(Records from a data source)
------------------------

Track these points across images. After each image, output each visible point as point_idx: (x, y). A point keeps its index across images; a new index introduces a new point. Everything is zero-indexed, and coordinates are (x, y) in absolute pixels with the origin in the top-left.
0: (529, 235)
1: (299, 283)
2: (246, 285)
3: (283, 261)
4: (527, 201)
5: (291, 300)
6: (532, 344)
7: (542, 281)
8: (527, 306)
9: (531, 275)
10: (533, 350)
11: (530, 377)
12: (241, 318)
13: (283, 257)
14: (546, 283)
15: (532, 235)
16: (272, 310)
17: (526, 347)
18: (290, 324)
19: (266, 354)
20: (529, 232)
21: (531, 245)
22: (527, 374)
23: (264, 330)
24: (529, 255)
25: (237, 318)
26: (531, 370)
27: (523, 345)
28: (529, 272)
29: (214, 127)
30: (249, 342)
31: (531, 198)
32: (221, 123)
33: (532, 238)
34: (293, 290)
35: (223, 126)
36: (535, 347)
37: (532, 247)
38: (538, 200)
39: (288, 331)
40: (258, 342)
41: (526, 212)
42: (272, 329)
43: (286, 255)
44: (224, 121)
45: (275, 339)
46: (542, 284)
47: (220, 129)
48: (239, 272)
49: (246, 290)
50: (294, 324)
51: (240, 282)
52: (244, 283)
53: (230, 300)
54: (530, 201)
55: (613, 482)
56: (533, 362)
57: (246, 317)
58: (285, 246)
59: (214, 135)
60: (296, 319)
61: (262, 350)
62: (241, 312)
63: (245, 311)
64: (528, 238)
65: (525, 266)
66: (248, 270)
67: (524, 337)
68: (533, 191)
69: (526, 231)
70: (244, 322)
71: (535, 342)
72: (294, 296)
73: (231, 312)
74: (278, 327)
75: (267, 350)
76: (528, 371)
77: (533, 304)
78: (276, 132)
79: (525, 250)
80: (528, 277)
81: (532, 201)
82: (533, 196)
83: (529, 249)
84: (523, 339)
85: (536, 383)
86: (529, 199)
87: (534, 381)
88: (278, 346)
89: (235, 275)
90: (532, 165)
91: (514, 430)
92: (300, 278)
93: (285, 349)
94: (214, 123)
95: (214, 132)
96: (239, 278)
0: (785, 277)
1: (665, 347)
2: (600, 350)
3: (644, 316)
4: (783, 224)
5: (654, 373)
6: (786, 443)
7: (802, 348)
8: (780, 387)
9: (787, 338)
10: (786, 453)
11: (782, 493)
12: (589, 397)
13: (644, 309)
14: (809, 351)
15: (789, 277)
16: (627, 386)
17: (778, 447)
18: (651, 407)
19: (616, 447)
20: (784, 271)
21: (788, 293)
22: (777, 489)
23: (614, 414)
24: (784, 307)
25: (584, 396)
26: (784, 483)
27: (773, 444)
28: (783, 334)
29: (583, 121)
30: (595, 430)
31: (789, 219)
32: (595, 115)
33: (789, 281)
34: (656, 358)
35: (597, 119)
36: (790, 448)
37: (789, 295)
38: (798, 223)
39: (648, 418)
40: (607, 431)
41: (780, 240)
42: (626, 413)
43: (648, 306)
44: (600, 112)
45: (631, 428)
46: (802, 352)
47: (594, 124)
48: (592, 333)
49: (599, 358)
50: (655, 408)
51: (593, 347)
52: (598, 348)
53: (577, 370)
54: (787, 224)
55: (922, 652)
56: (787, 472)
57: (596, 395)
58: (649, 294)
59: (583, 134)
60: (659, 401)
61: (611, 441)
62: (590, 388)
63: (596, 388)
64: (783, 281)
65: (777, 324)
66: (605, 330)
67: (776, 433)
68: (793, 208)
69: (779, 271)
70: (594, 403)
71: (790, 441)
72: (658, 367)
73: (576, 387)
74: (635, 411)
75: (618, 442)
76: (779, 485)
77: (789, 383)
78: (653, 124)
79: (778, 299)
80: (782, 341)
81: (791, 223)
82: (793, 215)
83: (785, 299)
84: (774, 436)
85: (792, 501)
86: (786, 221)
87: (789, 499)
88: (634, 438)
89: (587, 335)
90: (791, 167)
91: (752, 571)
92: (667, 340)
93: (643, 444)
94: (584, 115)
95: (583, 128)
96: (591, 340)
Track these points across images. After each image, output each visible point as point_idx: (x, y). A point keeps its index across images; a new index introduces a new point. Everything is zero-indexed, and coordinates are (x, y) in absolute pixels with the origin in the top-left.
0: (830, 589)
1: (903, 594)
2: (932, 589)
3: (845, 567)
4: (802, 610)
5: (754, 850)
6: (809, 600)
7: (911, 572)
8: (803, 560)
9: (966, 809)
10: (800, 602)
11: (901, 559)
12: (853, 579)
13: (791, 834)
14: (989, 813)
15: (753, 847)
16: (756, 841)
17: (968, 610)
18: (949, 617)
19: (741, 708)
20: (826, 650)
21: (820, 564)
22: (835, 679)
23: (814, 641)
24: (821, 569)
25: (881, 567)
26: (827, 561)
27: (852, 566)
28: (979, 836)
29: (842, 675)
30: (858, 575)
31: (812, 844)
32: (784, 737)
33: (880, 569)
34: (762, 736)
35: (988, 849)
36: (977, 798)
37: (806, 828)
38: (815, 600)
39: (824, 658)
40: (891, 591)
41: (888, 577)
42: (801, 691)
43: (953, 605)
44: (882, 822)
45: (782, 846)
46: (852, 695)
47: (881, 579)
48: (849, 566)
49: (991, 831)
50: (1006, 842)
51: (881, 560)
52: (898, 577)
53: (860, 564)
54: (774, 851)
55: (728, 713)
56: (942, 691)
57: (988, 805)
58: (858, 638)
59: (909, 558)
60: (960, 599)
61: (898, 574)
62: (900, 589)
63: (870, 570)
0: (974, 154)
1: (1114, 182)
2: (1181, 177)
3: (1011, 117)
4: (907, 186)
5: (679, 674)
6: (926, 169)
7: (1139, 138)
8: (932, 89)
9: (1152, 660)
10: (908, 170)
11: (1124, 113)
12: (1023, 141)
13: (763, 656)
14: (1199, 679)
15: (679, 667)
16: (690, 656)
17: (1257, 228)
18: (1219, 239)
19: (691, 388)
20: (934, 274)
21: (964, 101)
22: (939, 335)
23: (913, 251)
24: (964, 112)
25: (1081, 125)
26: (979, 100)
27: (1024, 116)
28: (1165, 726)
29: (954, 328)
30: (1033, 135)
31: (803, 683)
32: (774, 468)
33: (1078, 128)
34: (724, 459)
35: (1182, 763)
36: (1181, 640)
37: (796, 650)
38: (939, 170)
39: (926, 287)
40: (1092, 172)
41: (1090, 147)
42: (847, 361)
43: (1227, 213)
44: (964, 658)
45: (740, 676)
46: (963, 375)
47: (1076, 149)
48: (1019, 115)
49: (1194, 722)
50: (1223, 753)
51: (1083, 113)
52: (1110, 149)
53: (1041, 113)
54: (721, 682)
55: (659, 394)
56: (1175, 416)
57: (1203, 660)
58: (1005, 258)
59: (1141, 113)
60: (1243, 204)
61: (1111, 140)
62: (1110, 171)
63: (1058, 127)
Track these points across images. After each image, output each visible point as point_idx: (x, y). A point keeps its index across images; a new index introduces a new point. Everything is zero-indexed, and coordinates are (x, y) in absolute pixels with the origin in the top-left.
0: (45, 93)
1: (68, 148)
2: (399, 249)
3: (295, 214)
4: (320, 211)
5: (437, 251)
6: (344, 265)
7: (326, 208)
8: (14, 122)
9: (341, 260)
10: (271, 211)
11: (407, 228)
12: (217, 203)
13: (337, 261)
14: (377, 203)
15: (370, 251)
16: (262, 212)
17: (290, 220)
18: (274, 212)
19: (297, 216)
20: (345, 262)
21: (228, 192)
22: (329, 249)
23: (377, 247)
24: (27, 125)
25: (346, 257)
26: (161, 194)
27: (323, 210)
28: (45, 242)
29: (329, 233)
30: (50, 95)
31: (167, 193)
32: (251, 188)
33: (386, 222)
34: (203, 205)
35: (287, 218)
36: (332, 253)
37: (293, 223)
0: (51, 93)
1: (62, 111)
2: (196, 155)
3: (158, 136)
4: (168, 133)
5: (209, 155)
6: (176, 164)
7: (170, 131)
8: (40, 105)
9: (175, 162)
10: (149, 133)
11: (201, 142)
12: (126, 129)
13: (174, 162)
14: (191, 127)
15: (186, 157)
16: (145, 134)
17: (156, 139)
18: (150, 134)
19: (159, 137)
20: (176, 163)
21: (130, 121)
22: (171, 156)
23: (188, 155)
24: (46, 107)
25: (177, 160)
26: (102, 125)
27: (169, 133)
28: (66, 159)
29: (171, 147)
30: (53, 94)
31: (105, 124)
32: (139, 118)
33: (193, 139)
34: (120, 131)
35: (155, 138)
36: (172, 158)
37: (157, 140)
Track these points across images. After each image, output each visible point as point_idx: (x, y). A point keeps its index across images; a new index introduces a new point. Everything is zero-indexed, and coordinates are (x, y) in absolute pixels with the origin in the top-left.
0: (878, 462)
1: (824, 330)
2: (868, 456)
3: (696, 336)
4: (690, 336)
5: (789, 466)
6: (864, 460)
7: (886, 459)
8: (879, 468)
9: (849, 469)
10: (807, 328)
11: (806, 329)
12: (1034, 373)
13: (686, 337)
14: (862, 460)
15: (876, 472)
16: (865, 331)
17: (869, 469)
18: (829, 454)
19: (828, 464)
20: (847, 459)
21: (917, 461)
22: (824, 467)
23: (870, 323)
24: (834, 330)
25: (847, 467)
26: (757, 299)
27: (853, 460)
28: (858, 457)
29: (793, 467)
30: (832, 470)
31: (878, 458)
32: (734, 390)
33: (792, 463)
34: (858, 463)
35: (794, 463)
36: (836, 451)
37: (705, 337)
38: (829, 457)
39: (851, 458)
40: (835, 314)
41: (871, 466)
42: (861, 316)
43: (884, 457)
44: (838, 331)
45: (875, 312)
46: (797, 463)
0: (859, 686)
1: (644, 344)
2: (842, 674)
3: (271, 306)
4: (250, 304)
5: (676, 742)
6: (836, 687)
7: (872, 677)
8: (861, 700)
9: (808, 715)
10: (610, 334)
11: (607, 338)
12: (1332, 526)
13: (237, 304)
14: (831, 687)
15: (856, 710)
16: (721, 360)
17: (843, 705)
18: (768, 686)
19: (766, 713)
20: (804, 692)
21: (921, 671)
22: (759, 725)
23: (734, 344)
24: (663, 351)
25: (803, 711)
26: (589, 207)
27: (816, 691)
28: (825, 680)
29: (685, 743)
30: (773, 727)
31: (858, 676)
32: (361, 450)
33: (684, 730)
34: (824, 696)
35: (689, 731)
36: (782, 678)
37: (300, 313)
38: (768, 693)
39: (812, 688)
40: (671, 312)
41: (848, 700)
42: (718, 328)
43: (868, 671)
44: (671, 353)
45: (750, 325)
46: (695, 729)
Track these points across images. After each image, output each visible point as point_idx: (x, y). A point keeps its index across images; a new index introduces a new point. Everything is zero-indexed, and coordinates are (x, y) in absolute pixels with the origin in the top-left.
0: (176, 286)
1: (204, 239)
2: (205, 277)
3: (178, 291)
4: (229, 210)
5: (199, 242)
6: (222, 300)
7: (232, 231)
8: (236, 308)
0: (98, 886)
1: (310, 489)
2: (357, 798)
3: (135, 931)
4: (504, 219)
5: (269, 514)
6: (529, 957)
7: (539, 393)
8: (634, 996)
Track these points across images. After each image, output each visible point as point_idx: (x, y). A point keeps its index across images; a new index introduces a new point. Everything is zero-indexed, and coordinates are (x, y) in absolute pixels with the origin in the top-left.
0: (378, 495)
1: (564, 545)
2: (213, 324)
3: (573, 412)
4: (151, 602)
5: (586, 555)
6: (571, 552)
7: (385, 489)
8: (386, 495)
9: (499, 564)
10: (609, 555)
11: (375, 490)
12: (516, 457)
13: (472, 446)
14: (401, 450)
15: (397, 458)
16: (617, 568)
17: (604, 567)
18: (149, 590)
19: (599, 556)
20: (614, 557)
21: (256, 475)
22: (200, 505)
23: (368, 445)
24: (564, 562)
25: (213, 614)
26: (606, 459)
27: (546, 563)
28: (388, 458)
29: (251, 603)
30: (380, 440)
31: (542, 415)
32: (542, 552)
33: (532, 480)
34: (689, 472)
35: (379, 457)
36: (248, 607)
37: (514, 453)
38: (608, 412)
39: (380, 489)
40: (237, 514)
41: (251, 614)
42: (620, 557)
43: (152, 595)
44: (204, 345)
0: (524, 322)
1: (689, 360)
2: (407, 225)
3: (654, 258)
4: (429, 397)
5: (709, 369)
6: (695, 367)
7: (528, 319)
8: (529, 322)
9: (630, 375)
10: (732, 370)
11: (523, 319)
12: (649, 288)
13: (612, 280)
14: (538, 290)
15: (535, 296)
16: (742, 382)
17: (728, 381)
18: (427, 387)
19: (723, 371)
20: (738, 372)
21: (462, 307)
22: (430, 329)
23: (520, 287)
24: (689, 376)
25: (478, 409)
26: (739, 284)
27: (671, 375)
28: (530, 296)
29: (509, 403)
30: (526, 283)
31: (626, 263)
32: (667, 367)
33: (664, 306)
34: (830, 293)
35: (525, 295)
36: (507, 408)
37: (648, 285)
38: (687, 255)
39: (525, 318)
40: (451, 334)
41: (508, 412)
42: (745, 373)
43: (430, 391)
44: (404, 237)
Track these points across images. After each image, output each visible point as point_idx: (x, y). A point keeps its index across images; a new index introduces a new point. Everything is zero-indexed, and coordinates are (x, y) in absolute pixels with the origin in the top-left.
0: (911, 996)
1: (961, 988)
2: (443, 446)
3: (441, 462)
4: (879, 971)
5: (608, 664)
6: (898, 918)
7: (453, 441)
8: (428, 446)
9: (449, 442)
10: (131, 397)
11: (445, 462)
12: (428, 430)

------------------------

▶ _Work item_: The lines above from the one with "79: (525, 250)" through the one with "95: (214, 132)" are to be duplicated exactly, ends included, with nothing added.

▶ _Exercise solution_:
79: (525, 250)
80: (528, 277)
81: (532, 201)
82: (533, 196)
83: (529, 249)
84: (523, 339)
85: (536, 383)
86: (529, 199)
87: (534, 381)
88: (278, 346)
89: (235, 275)
90: (532, 165)
91: (514, 430)
92: (300, 278)
93: (285, 349)
94: (214, 123)
95: (214, 132)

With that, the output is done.